───── Working data

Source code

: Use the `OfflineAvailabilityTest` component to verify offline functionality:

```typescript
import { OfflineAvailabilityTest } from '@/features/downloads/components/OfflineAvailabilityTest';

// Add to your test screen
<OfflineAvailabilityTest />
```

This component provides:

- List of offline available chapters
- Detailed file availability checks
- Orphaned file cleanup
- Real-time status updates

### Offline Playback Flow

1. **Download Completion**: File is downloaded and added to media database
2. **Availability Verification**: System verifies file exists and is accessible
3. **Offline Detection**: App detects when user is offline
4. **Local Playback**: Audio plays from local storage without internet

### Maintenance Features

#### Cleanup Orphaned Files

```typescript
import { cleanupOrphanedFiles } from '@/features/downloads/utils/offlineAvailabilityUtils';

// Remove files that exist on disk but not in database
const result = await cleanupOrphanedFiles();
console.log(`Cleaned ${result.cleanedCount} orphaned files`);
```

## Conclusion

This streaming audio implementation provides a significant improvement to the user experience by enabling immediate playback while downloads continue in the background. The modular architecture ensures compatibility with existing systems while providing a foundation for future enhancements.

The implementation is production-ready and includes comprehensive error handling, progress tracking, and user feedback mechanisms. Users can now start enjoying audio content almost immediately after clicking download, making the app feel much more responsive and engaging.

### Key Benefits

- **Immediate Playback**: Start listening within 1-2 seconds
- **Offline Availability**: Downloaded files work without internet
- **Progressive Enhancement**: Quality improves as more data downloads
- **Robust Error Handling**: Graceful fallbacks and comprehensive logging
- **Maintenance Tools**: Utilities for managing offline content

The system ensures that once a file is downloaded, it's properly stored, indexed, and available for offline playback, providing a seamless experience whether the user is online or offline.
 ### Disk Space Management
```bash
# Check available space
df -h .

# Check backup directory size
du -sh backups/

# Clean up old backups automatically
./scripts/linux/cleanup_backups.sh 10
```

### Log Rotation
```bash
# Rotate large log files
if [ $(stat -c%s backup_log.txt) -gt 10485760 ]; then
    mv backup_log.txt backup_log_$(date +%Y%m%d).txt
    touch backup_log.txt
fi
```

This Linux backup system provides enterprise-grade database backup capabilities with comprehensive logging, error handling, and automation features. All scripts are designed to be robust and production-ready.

──────────

> _Exercise_
The answer should consist only of the lines from the one with "### Disk Space Management" to the final line of the records above, retyped word for word.

> _Task answer_
 ### Disk Space Management
```bash
# Check available space
df -h .

# Check backup directory size
du -sh backups/

# Clean up old backups automatically
./scripts/linux/cleanup_backups.sh 10
```

### Log Rotation
```bash
# Rotate large log files
if [ $(stat -c%s backup_log.txt) -gt 10485760 ]; then
    mv backup_log.txt backup_log_$(date +%Y%m%d).txt
    touch backup_log.txt
fi
```

This Linux backup system provides enterprise-grade database backup capabilities with comprehensive logging, error handling, and automation features. All scripts are designed to be robust and production-ready.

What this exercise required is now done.